_What needs to be done:_ Each record below is to be set down again precisely.

_Stored data entries:_
========================
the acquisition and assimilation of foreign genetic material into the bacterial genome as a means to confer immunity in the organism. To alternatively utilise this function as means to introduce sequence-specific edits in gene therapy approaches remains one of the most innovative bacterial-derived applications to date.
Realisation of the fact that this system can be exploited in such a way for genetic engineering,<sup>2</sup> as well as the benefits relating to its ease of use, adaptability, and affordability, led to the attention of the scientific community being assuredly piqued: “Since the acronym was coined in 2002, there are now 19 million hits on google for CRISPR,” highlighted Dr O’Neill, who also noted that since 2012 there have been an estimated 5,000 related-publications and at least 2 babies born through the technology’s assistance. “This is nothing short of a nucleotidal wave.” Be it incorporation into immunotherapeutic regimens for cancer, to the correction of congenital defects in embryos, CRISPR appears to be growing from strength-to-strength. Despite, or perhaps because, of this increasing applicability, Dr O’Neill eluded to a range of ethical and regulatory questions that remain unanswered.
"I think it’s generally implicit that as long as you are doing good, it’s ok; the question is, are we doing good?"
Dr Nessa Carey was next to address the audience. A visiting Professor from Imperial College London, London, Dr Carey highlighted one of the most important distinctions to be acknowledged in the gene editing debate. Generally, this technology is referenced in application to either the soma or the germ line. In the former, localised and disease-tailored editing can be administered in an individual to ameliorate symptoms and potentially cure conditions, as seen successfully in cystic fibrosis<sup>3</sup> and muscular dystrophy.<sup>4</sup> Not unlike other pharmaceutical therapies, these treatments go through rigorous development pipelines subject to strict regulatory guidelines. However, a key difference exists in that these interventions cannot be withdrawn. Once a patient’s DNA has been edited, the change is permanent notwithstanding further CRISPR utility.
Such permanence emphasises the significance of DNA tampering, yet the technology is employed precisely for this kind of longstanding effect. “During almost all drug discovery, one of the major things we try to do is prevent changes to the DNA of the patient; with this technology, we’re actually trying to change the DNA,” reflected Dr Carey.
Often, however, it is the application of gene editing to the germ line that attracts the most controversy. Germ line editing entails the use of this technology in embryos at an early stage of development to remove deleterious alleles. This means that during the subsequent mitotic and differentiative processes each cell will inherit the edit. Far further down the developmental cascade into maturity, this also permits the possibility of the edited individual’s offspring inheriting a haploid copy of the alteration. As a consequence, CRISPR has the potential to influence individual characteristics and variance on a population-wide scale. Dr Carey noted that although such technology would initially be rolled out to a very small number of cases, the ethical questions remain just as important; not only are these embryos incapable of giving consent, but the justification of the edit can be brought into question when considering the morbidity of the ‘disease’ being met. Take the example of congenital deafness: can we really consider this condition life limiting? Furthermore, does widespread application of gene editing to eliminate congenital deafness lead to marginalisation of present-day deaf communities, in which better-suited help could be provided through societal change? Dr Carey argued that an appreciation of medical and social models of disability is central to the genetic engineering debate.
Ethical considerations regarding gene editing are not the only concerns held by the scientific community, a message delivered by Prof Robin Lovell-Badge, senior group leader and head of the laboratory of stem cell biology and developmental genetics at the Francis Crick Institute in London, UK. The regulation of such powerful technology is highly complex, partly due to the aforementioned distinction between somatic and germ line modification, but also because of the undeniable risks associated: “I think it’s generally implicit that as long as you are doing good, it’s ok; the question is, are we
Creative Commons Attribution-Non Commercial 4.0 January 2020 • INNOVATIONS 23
========================
_Written response:_
the acquisition and assimilation of foreign genetic material into the bacterial genome as a means to confer immunity in the organism. To alternatively utilise this function as means to introduce sequence-specific edits in gene therapy approaches remains one of the most innovative bacterial-derived applications to date.
Realisation of the fact that this system can be exploited in such a way for genetic engineering,<sup>2</sup> as well as the benefits relating to its ease of use, adaptability, and affordability, led to the attention of the scientific community being assuredly piqued: “Since the acronym was coined in 2002, there are now 19 million hits on google for CRISPR,” highlighted Dr O’Neill, who also noted that since 2012 there have been an estimated 5,000 related-publications and at least 2 babies born through the technology’s assistance. “This is nothing short of a nucleotidal wave.” Be it incorporation into immunotherapeutic regimens for cancer, to the correction of congenital defects in embryos, CRISPR appears to be growing from strength-to-strength. Despite, or perhaps because, of this increasing applicability, Dr O’Neill eluded to a range of ethical and regulatory questions that remain unanswered.
"I think it’s generally implicit that as long as you are doing good, it’s ok; the question is, are we doing good?"
Dr Nessa Carey was next to address the audience. A visiting Professor from Imperial College London, London, Dr Carey highlighted one of the most important distinctions to be acknowledged in the gene editing debate. Generally, this technology is referenced in application to either the soma or the germ line. In the former, localised and disease-tailored editing can be administered in an individual to ameliorate symptoms and potentially cure conditions, as seen successfully in cystic fibrosis<sup>3</sup> and muscular dystrophy.<sup>4</sup> Not unlike other pharmaceutical therapies, these treatments go through rigorous development pipelines subject to strict regulatory guidelines. However, a key difference exists in that these interventions cannot be withdrawn. Once a patient’s DNA has been edited, the change is permanent notwithstanding further CRISPR utility.
Such permanence emphasises the significance of DNA tampering, yet the technology is employed precisely for this kind of longstanding effect. “During almost all drug discovery, one of the major things we try to do is prevent changes to the DNA of the patient; with this technology, we’re actually trying to change the DNA,” reflected Dr Carey.
Often, however, it is the application of gene editing to the germ line that attracts the most controversy. Germ line editing entails the use of this technology in embryos at an early stage of development to remove deleterious alleles. This means that during the subsequent mitotic and differentiative processes each cell will inherit the edit. Far further down the developmental cascade into maturity, this also permits the possibility of the edited individual’s offspring inheriting a haploid copy of the alteration. As a consequence, CRISPR has the potential to influence individual characteristics and variance on a population-wide scale. Dr Carey noted that although such technology would initially be rolled out to a very small number of cases, the ethical questions remain just as important; not only are these embryos incapable of giving consent, but the justification of the edit can be brought into question when considering the morbidity of the ‘disease’ being met. Take the example of congenital deafness: can we really consider this condition life limiting? Furthermore, does widespread application of gene editing to eliminate congenital deafness lead to marginalisation of present-day deaf communities, in which better-suited help could be provided through societal change? Dr Carey argued that an appreciation of medical and social models of disability is central to the genetic engineering debate.
Ethical considerations regarding gene editing are not the only concerns held by the scientific community, a message delivered by Prof Robin Lovell-Badge, senior group leader and head of the laboratory of stem cell biology and developmental genetics at the Francis Crick Institute in London, UK. The regulation of such powerful technology is highly complex, partly due to the aforementioned distinction between somatic and germ line modification, but also because of the undeniable risks associated: “I think it’s generally implicit that as long as you are doing good, it’s ok; the question is, are we
Creative Commons Attribution-Non Commercial 4.0 January 2020 • INNOVATIONS 23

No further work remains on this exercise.